The Virtual Sex in Grand Theft Auto V is Terrible

But the pillow talk is top of the line

Drugs. Pimping. Vehicular manslaughter. Grand Theft Auto has been pushing the boundaries of appropriateness (and parental tolerance) for more than a decade. In its first two iterations it was a relatively simple gang drama. Then in 2001 the third version of the game set a new bar for mayhem. Sure, other games displayed violent tendencies, but Grand Theft Auto III allowed players to join gangs, deal drugs, run over pedestrians, solicit prostitutes (then kill them), and assassinate rival gang members (or anyone else who got in the way). GTA III also featured an interactive world that players could explore at any time; you were no longer tied to the storyline the way you were in previous iterations of the game.
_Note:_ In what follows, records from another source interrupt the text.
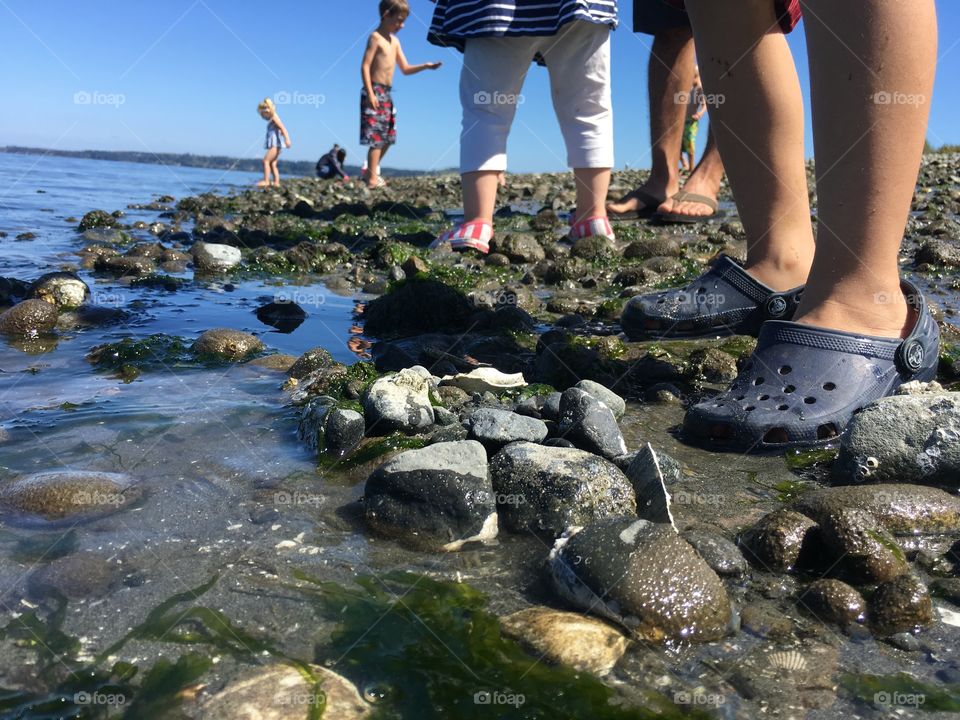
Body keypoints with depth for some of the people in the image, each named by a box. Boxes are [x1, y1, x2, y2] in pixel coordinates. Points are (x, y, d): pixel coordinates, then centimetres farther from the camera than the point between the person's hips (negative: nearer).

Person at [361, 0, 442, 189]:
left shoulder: (394, 41, 17)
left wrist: (425, 66, 4)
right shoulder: (376, 37, -8)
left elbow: (405, 69, 19)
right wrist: (370, 93, -23)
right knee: (377, 138, -12)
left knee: (387, 137, 12)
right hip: (374, 92, -9)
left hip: (387, 94, 9)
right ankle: (372, 179, -11)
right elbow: (365, 66, -14)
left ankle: (371, 171, 24)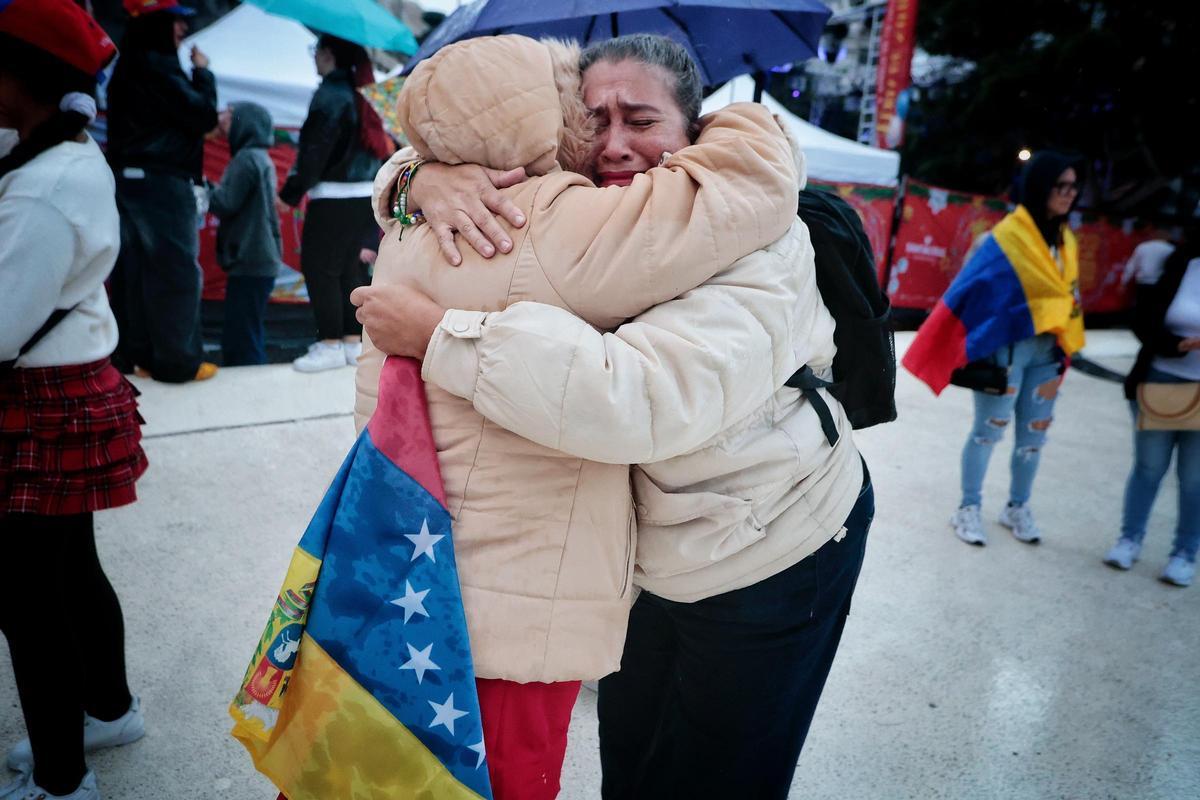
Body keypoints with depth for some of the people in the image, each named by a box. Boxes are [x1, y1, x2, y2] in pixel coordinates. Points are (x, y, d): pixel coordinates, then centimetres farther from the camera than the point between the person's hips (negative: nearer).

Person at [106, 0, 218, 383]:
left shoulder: (128, 68, 17)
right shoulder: (158, 66, -11)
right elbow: (203, 116, -12)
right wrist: (202, 72, 1)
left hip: (129, 180, 9)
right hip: (163, 183, -9)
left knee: (135, 272, 9)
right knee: (178, 272, -5)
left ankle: (135, 355, 15)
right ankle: (179, 361, -1)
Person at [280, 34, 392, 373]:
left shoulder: (330, 94, -10)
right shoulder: (362, 92, 15)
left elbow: (315, 150, -15)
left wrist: (291, 192, -9)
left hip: (334, 197, -8)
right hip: (367, 195, 9)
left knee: (318, 267, -2)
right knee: (350, 269, 12)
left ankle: (331, 345, 0)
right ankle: (354, 341, 16)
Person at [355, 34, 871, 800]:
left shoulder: (758, 244, -27)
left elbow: (641, 397, -43)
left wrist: (436, 333, -37)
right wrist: (431, 179, -24)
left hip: (772, 553, -5)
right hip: (652, 551, 6)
In 2013 Grand Theft Auto V debuted to high praise. Its first release sold more than 33 million copies and it went on to become one of the highest grossing video games of all time. So why did Rockstar Games decide to release a remastered version last month? If you saw it as a blatant attempt by an established franchise to cash in on the new Xbox One and PS4 gaming consoles, you’d be right. Except for one thing: You can now play GTA in first-person view.

Previous iterations of the game placed players in the backseat, at a small distance from the action. Now you’re no longer manipulating your crime junkie alter ego; you are the crime junkie. It’s undeniably impressive. When you’re skydiving you can plummet to the earth through your character’s eyes. When you’re rocketing down the hillsides on your mountain bike, dodging trees and foliage, you feel the exhilaration. But the developers at Rockstar aren’t dummies. They have to know that the most titillating element of the game is the prostitution.

Soliciting sex from prostitutes has been a constant component of GTA games, but in previous versions the camera angle would maintain a tasteful distance away to allow for a bit of privacy, or maybe more of slightly perverted voyeurism. But with the remastered edition of GTA V you can now experience virtual first-person sex. That’s right, GTA V allows you to pick up a hooker, pay her $50 for oral sex (or $100 for intercourse, which we’re told is below current market rates in Los Angeles), and watch her head bob up and down as she coos “It’s soooo big” and “I want to make you come.” Sorry, ladies, it only works if you’re playing as a dude. You can play as a female character, but all the prostitutes are women and they don’t modify their sex moves to account for the gender of their client.

Though this new element of the game is creepy and lurid, it’s definitely not porn. It’s not even that sexy. Once the prostitute of your choice is prompted, she climbs into the driver’s seat, slides onto your lap, and gyrates against you. You only see her neck and chest, so can watch as her clothed virtual breasts bounce up and down but everyone remains (mostly) clothed for the transaction, which lasts about a minute, and you won’t see any genitalia. (That’s how GTA V maintains its “M for Mature” rating, instead of claiming the Adult Only or AO rating.) If you want improvisation and sexual flair, you’re better off playing The Sims—or maybe sticking to real life. Ultimately, the sex in GTA V looks more like a timid adolescent’s idea of the act.

Whatever Rockstar Games couldn’t or wouldn’t show, it sounds like the company spared no expense when it came to the audio effects. The sounds of ridiculous sex talk (actual quote: “My clit is throbbing for you”), slurping, grunting, and the slapping of human flesh are far more graphic than the visuals, which is a smart move. While parents probably won’t condone nudity in a video game, the volume can always be muted. Trust us, you’ll want to use your mute button as the characters’ gasps and dirty talk reach a climax. The noises are cringeworthy and the moves are boring, but when you’re paying $100 for sex, what do you expect?